“God has come into fashion,” said Mrs. Lewin rather bitterly. “At one time we kept our knowledge of Him to ourselves, as if ashamed of it, except in church, but now it is quite chic to drag Him into daily life. One almost gives His name as a reference—with one’s banker’s!”
“Yes, and so even the name has become cheapened.”
“It is inconsistent of me perhaps,” Mrs. Lewin confessed, “but I would rather hear a man use it as an oath and blaspheme that Name, than a woman turn it to account and use it for effect, even though half unconsciously.”
“It is after all the worse blasphemy—and so common now-a-days. Sentimental people always fall back upon God as an excuse for their own self-indulgence.”
Mrs. Lewin thought of the one sin that shall not be forgiven—the sin against the Holy Ghost, which is the sin of the spirit and worse than the sin of the letter. But she did not say so, being possessed of the grace of silence.
“The result of Eva’s hypocrisy, however, has not been exactly satisfactory, from her point of view,” laughed Mrs. Gilderoy. “The Rennie boy has defected, and now wanders about looking for a new pitfall. He wants to come out and see us, by the way. Is it too soon? Would you mind?”
“I do not mind,” said Mrs. Lewin slowly, “in the sense of its being too soon after my husband’s death. There is no real sooner or later in these things—it is merely a decent custom of civilisation which makes us pull down the blinds, and pretend to the world that we are weeping. Every one knows in their own minds that one cannot weep for more than a few hours at most. Why should I mind seeing visitors? Particularly in such a community as this! But I wish, if any one must come out, that it had been Mr. Gurney. Simply because I should like to hear him sing.”
“Yes, he is always a voice with a man tacked on. Unfortunately he can’t realise it though,” said Mrs. Gilderoy drily. “If you asked him to come he would tell the whole Station. I think the Rennie boy is really safer, Chum.”
Mrs. Lewin assented absently, and Mr. Rennie arrived in due course, and became an unconscious factor in spinning the web of her fate. She had made an effort in raising no objection to his presence, partly on Mrs. Gilderoy’s account, for though that lady was good-natured enough to come out to Vohitra without the stimulant of a larger party, it must, as Leoline knew, be both dull and monotonous to her. The reward of her virtue was a new revelation in the diagnosis she was making of her own self, and the touchstone nothing but the light words of a boy.

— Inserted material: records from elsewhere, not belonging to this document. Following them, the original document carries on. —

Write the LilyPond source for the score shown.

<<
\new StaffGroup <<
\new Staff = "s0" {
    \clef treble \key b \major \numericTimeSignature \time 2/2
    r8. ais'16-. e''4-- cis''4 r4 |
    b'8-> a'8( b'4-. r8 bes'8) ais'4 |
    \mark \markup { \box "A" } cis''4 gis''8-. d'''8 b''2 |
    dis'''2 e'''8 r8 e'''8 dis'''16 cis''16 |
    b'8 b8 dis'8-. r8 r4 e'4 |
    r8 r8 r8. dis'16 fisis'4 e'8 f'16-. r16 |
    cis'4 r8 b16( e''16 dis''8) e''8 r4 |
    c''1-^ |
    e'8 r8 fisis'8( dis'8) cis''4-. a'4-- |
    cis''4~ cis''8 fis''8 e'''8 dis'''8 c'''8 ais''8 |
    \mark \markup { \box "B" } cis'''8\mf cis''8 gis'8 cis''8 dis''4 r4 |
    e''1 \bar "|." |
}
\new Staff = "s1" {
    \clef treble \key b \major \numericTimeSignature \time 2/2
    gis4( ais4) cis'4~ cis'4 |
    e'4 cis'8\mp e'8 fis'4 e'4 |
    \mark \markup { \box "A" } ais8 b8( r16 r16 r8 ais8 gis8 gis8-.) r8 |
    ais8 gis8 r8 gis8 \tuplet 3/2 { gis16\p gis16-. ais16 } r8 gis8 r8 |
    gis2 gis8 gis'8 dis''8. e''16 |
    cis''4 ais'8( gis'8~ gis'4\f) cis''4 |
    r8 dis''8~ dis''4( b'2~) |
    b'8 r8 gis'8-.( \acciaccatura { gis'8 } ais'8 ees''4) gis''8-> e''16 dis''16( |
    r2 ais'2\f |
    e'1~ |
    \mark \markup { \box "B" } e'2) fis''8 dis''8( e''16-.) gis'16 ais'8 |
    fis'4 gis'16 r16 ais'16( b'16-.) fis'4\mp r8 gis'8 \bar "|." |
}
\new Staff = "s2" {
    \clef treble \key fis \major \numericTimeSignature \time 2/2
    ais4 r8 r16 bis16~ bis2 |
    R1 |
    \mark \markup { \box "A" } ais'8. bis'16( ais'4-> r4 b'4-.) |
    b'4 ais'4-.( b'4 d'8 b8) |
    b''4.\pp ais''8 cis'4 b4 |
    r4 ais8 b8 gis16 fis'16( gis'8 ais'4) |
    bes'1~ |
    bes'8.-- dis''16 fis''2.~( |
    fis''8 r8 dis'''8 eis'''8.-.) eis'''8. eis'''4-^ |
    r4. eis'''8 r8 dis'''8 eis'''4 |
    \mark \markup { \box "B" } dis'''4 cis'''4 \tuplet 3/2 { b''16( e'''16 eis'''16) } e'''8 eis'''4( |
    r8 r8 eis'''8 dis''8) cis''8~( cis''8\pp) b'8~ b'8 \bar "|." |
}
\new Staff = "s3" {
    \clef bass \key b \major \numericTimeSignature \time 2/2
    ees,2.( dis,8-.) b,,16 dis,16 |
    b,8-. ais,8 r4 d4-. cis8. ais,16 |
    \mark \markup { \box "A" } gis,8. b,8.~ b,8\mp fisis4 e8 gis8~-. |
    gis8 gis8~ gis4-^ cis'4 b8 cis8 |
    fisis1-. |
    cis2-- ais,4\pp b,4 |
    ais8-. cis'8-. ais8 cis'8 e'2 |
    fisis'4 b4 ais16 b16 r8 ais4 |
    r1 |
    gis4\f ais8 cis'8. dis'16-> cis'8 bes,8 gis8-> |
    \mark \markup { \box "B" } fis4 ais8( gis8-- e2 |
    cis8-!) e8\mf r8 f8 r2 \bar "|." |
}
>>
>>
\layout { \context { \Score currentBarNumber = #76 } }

Mr. Rennie stayed some days at Vohitra, sitting figuratively and sometimes literally at the feet of both ladies. He was shy of grief, and at first looked with distrust at Leoline’s black-gowned figure. But her composed manner reassured while it puzzled him. The women with whom he had been best acquainted had been of a type that hysterically wails its sorrows in the market-place, and is consolable the week after. But Mrs. Lewin was even capable of smiling at a small joke, though the flowerful softness of her face had a new gravity that seemed to have touched it with a shadow. Chum’s eyebrows were always a little suggestive of tragedy, from a curve belied by her smiling eyes; but Rennie saw, vaguely, that the face he admired had gained something—a greater womanhood perhaps, almost the strength of maternity. Not having the key he put it down to Alaric Lewin’s sudden death, but he did not think that she would be easily consoled. Lewin, poor fellow, had been of a type which Rennie could conscientiously admire. His good looks, coupled with a certain air of breeding about him, made him a model for younger men; and to play polo and tennis as Ally did by nature was attainment enough for military ambition. Ally, as a married man, almost made bachelorhood look puny, for the tie had never interfered with his attractiveness to the opposite sex. Rennie would have been a married man on such terms. No wonder that Mrs. Lewin’s grief for this hero went deeper than a pocket-handkerchief.